Although hypotension may not respond to intravenous infusion of fluids, adequate fluid replacement with 0.9% saline is important. Hypotension due to impaired myocardial contractility may respond to intravenous calcium. Experimentally, calcium improves myocardial contractility but has little effect on vasodilatation or heart rate.6,7 In humans who have taken an overdose of calcium channel blocker, calcium generally improves myocardial contractility and may improve sinus rate and atrioventricular conduction.2 Many cases exist, however, of patients failing to respond to calcium.3,8 Calcium (preferably in the form of 10 ml of 10% calcium chloride) should be given intravenously over five minutes at a dose of 0.2 ml/kg up to a total dose of 10 ml. If calcium gluconate is used the dose should be increased to 20 to 30 ml. Depending on the clinical response, this dose can be repeated every 15 to 20 minutes up to four doses.
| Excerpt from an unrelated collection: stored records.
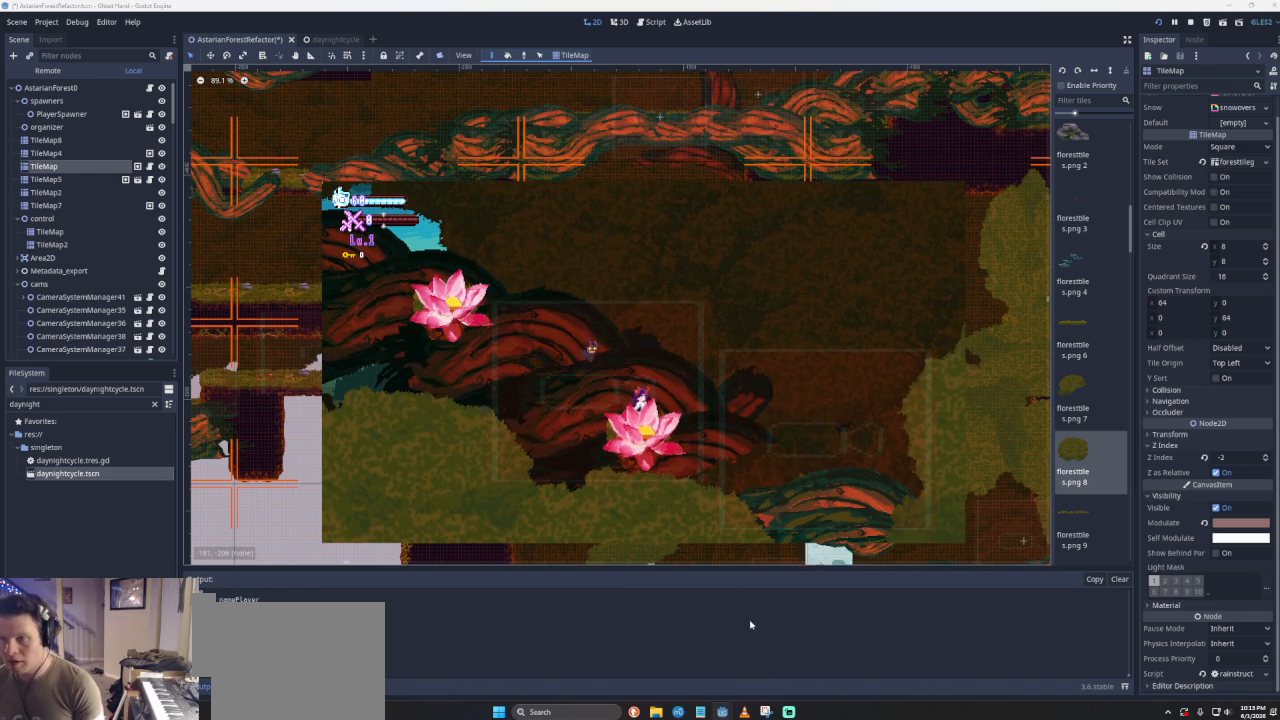
{"buttons": [], "left_stick": "center", "events": []}
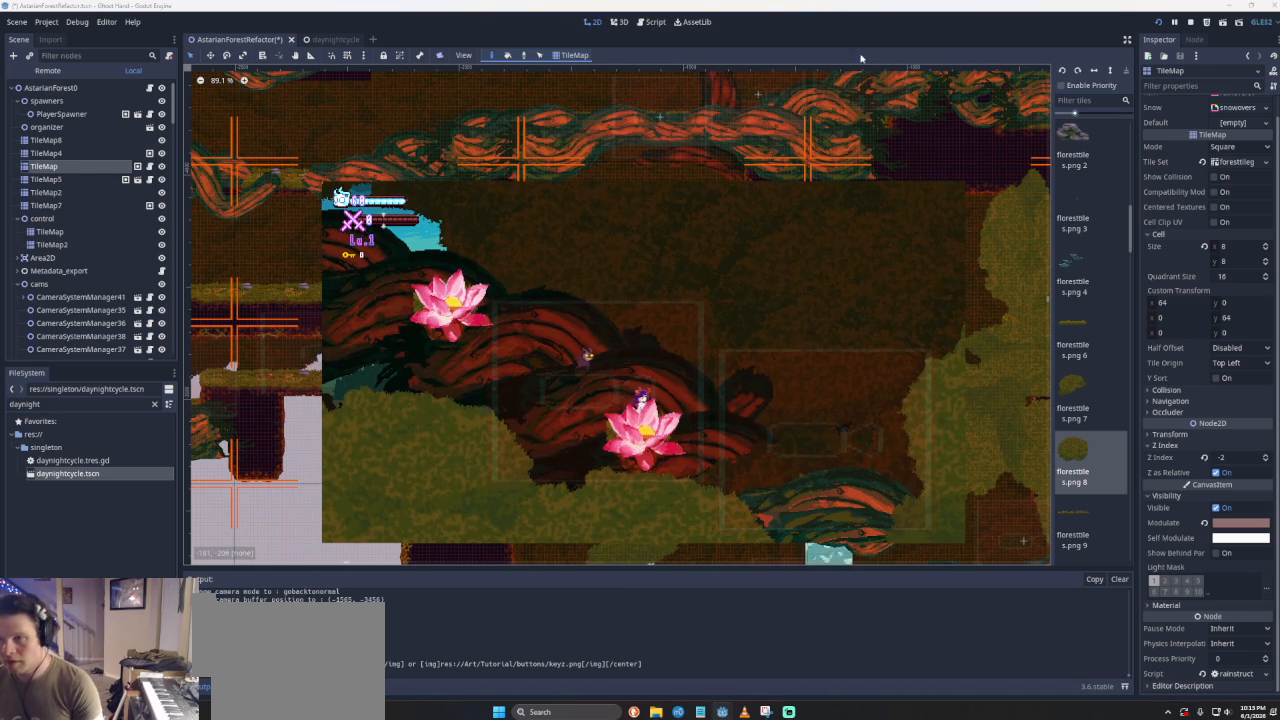
{"buttons": [], "left_stick": "center", "events": []}
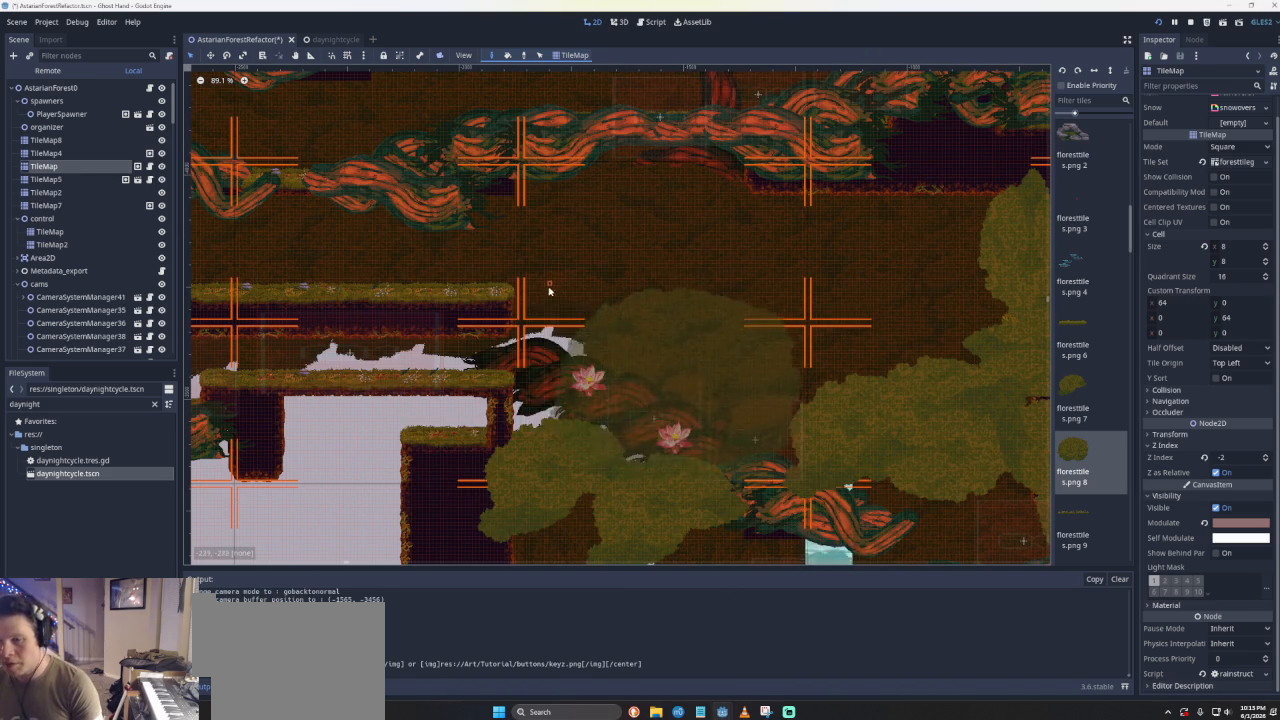
{"buttons": [], "left_stick": "center", "events": []}
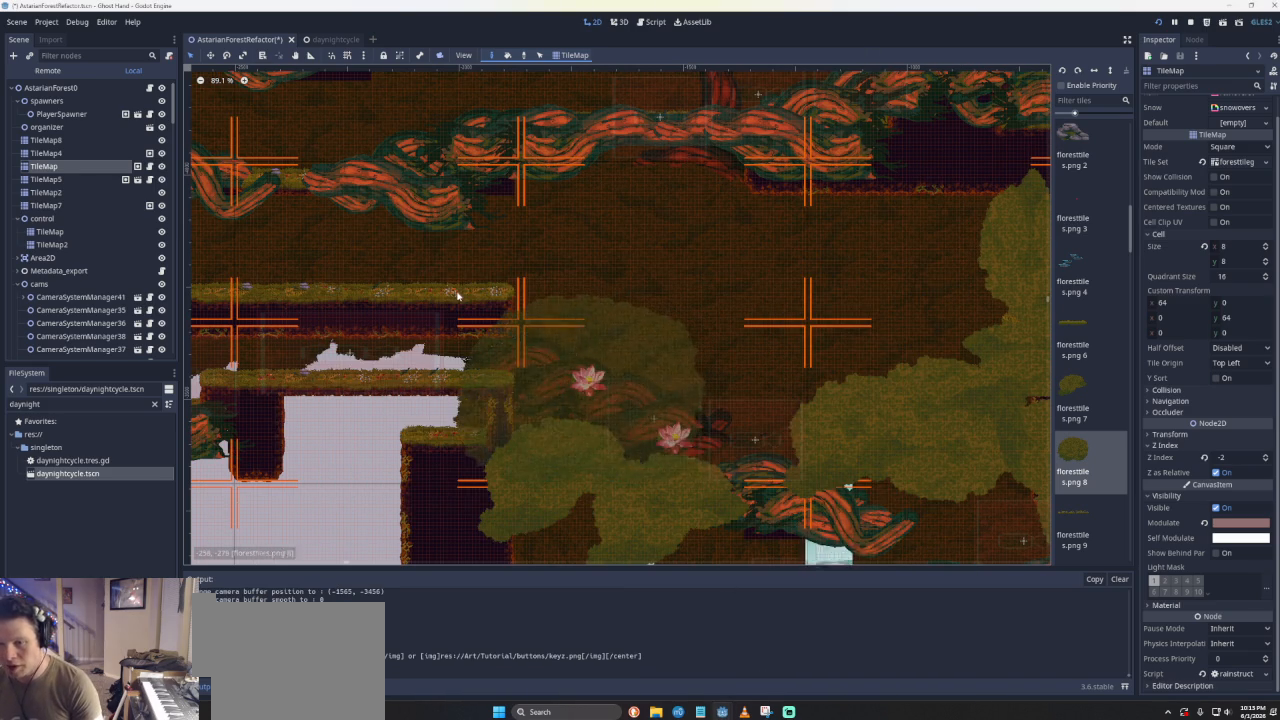
{"buttons": [], "left_stick": "center", "events": []}
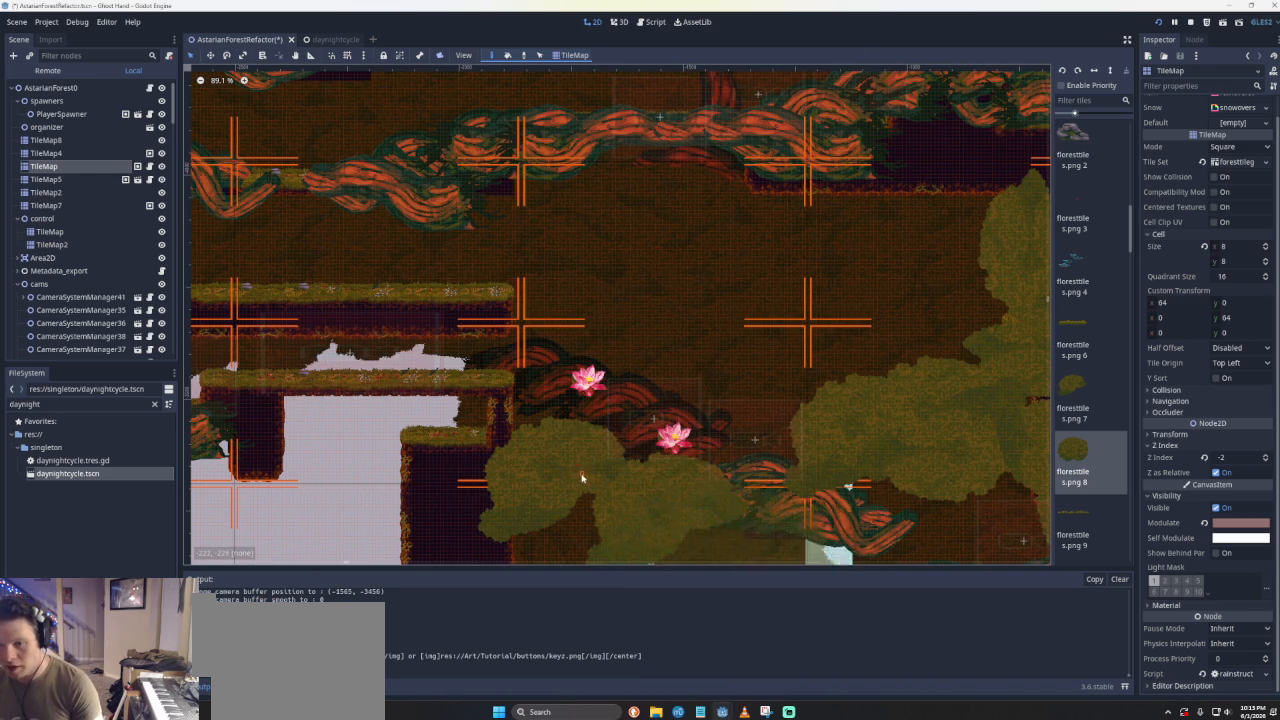
{"buttons": [], "left_stick": "center", "events": []}
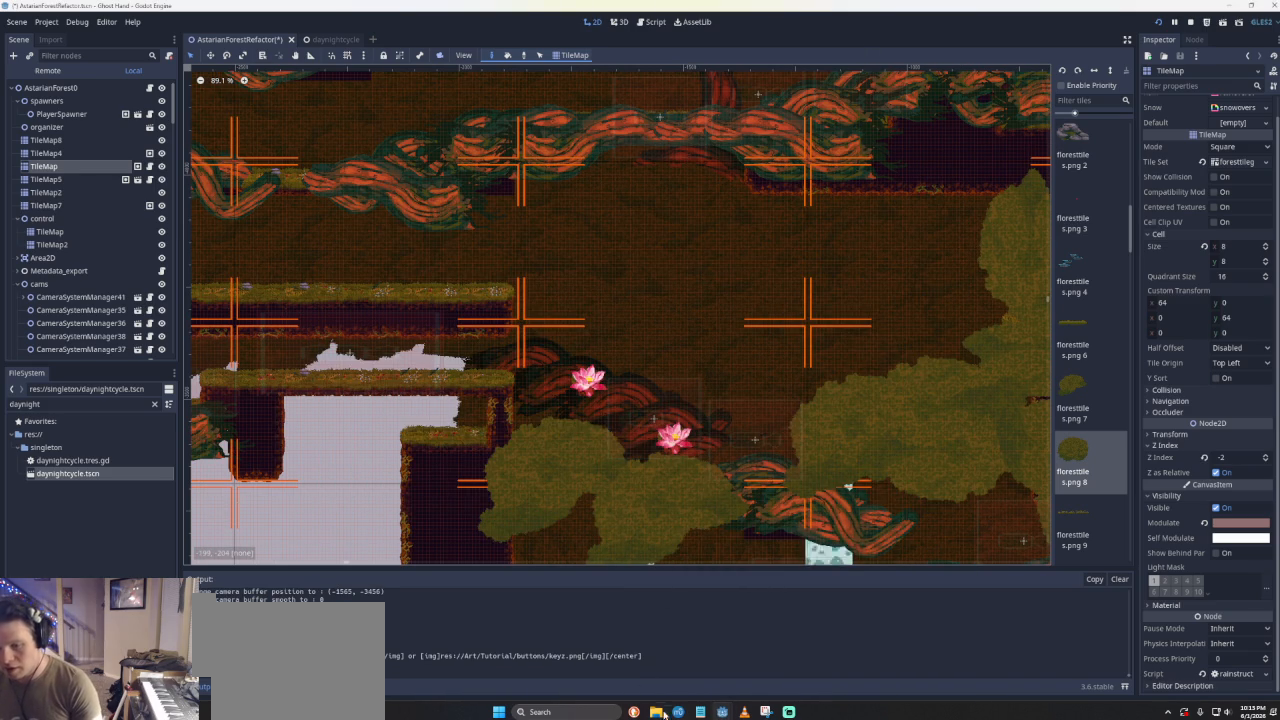
{"buttons": [], "left_stick": "center", "events": []}
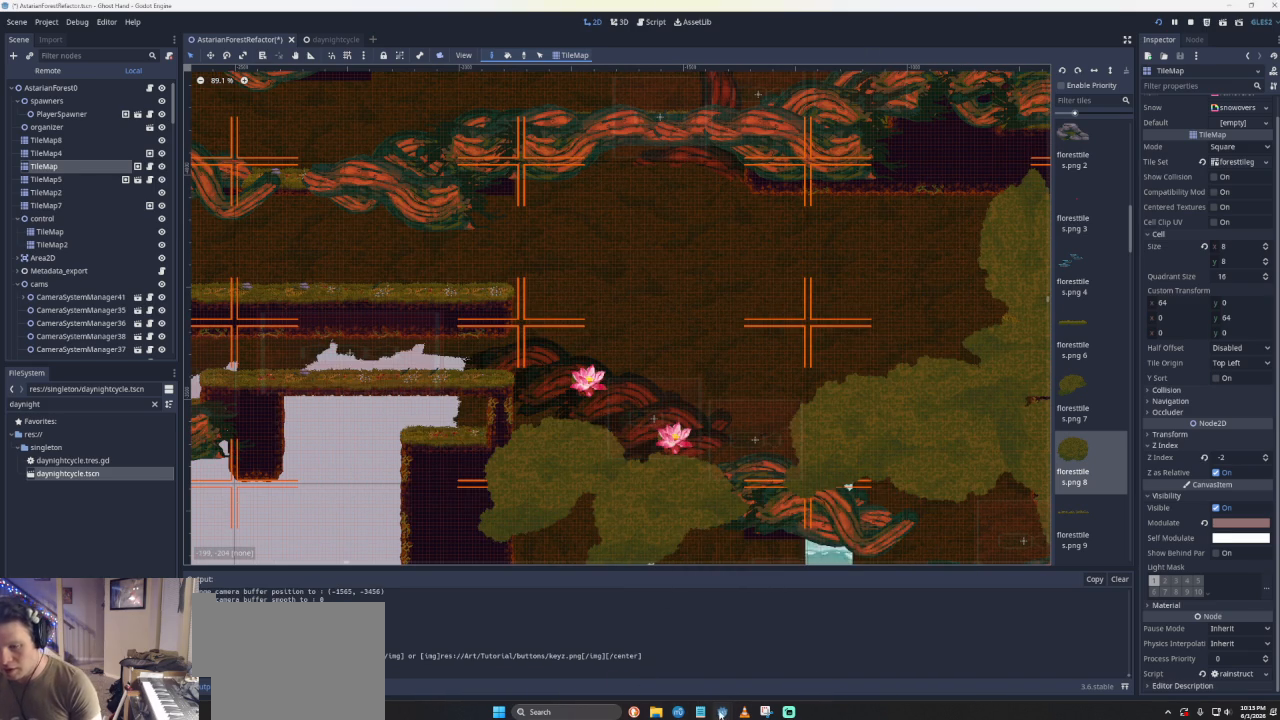
{"buttons": [], "left_stick": "center", "events": []}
If repeated doses are necessary serum calcium concentration should be monitored.

An alternative may be to use a continuous infusion of calcium chloride at a rate of 0.2 ml/kg up to a total dose of 10 ml/h. Glucagon, by stimulating adenyl cyclase to increase cAMP levels, has positive inotropic and chronotropic effects and may help in a dose of 10 mg intravenously.9 Hypotension may require the addition of positive inotropic or vasoconstrictor agents such as isoprenaline, dopamine, dobutamine, or noradrenaline. In severe hypotension the placement of a Swan-Ganz catheter will give useful haemodynamic information and help in the choice of the most appropriate positive inotropic or vasoconstrictor agent.8 Knowledge of the pulmonary capillary wedge pressure may also help prevent pulmonary oedema due to administration of excess fluid.

Pulmonary oedema, which in some cases may be non-cardiogenic, often occurs as a complication of an overdose of calcium channel blocker and may require treatment with diuretics or even mechanical ventilation.*RF 10-12* Symptomatic bradycardias may respond to atropine, but they usually require the addition of intravenous isoprenaline. In patients who fail to respond to isoprenaline a temporary transvenous pacemaker may be required. Reports exist, however, of failure of the pacemaker to capture in toxicity from calcium channel blockers.2,5 An intra-aortic balloon pump may help in severe unresponsive hypotension. Extracorporeal circulation, to allow sufficient time for detoxification by the liver, has been attempted in the management of overdose of calcium channel blocker.5 Although hyperglycaemia often occurs after such an overdose, it rarely requires treatment with insulin.

The prognosis after an overdose of calcium channel blocker obviously depends on the amount ingested, the age and size of the patient, any concomitant illness, and whether any other cardiac drugs have been ingested. Poisoning with calcium channel blockers may be lethal. The prognosis is worse with verapamil than diltiazem2,11; little information exists on overdose with the newer calcium channel blockers, though their effects and treatments should be similar to those of nifedipine or dilitiazem. Sustained release preparations, because of their prolonged absorption, will prolong haemodynamic compromise and thus increase deaths.5,13 Preventing these overdoses is important. As more patients receive calcium channel blockers particular attention should be paid to the prevention of accidental poisoning of children at home.